I'm not sure I really have a question or just a need to vent. DD is now 7 weeks. I feel like she's been fussy and cluster feeding since week 4 with very brief moments of being a happy baby. If she's awake it's either fuss or nurse. I'd rather nurse, but this amounts to hours and hours. We sometimes nurse 2-3 times within 1 hour. During the day when not napping she doesn't wait more than 50 mins b/w nursing. At week 5 she was sleeping at night in 3.5 hour stretches. Now we're lucky for 1.5 hours. This is much more than anything I've read about frequency days. She falls asleep at the breast but cannot be moved or else she screams. Oh, and then there's the fussing and stretching and pulling at the breast. I should add that a lot of this is comfort nursing, which I don't want to take away.
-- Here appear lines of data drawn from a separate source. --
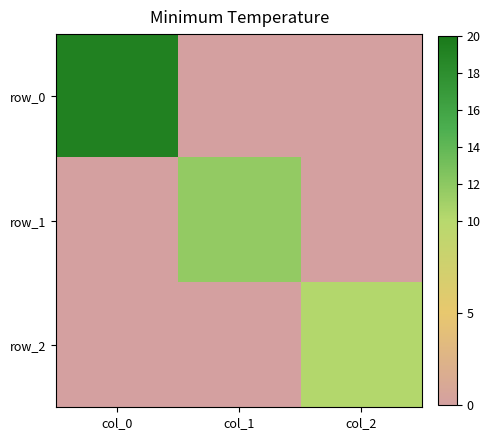

Reading left to right, transcribe all the data shown in this chart.

row_0: col_0=19.2	col_1=0.0	col_2=0.0
row_1: col_0=0.0	col_1=11.7	col_2=0.0
row_2: col_0=0.0	col_1=0.0	col_2=10.2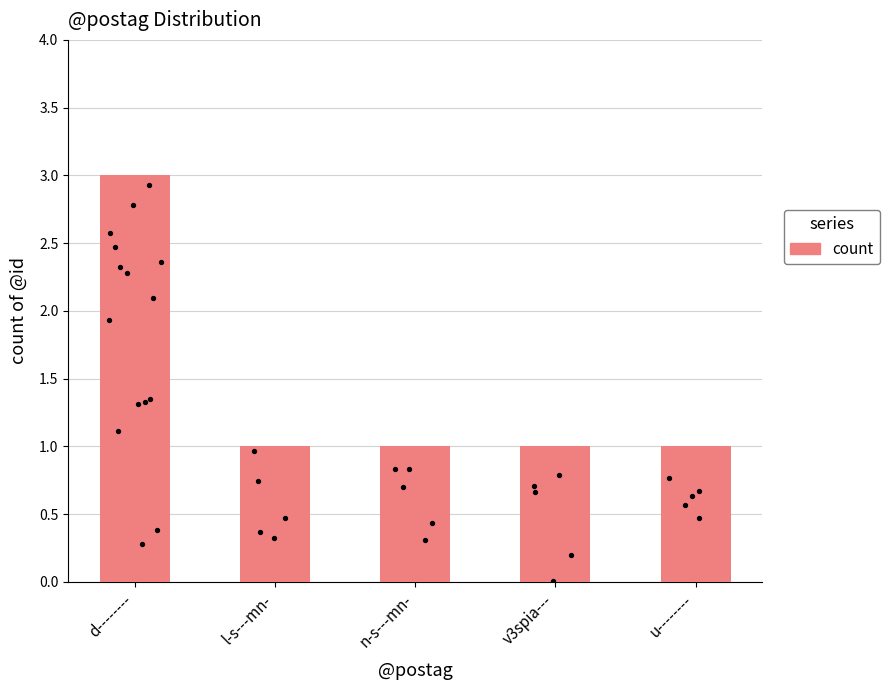

Approximately how many times larger is the value at u-------- compared to v3spia---?

1.0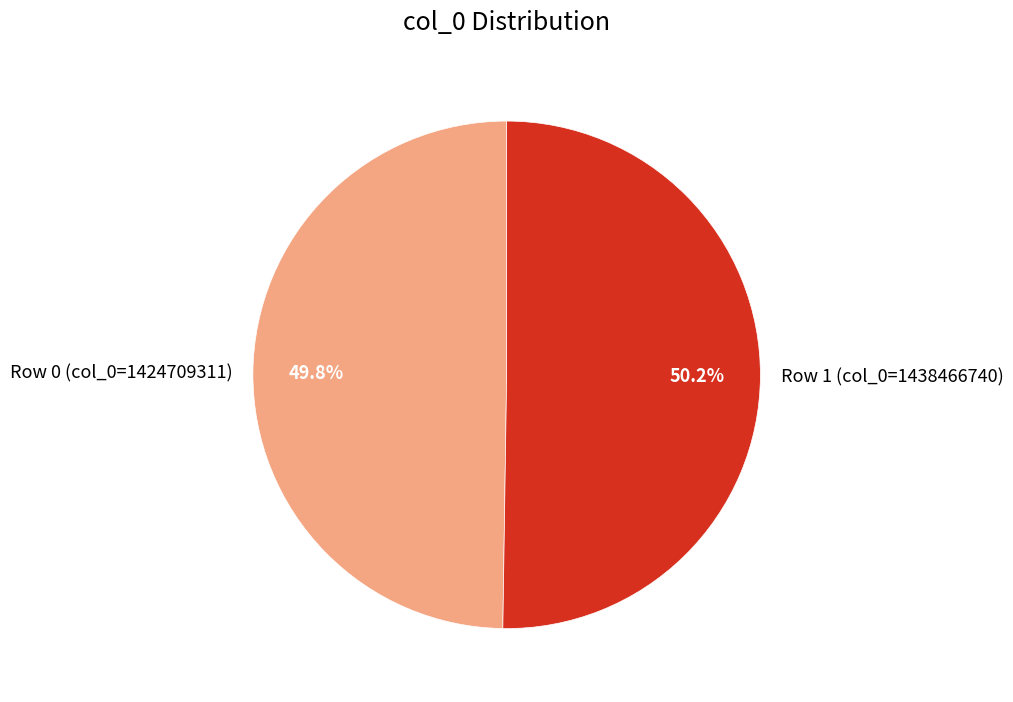

How many slices are in this pie chart?

2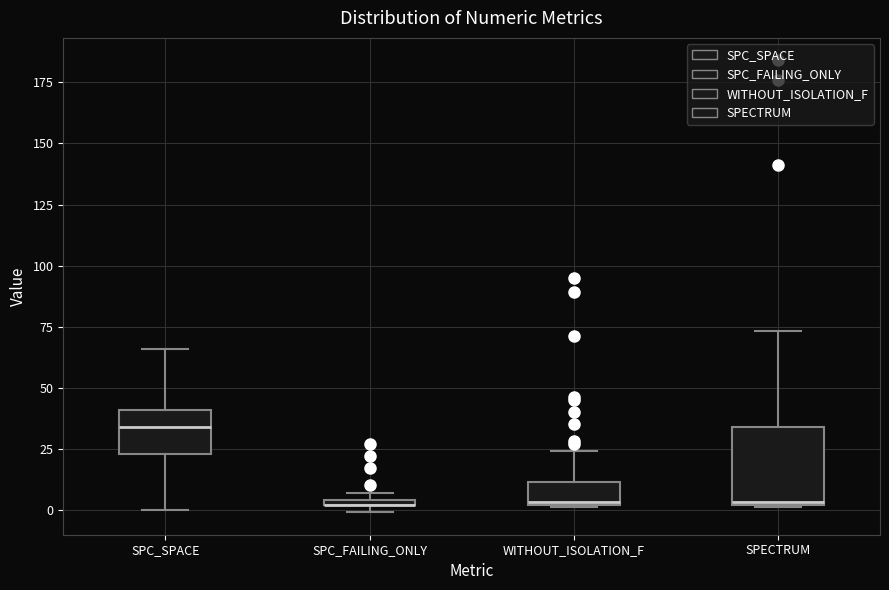

Which box is the tallest, from its lower edge to its upper edge?

SPECTRUM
I know supply is good. I know diapers are good. Her poos have dropped from 6-7 to 4 times a day, which I think is age appropriate. We've had latch issues. Up until a week ago latch was painful. With our move to laid back there's no pain at all. My sore is actually healing. But I do worry about milk transfer as the latch seems shallow -- not a large amount of breast, milk down the side of her face. It makes me scared that the constant nursing isn't normal newborn behavior but hunger. That said, she's rejected the last 2 BM bottles when offered by either me or DH. She goes right back to the breast, even if she was unhappy w/ it 5 mins before.
I do try to distract her -- bouncing, music & dance, the wrap makes for a long afternoon nap and a walk for me. But I still feel like I'm just not doing something right. DH is back at work, we're in a new city, so mom and friends are far. I'm isolated w/ all the nursing and desperate for my girl's first social smiles.
Please tell me this will pass. What can I do to make it better?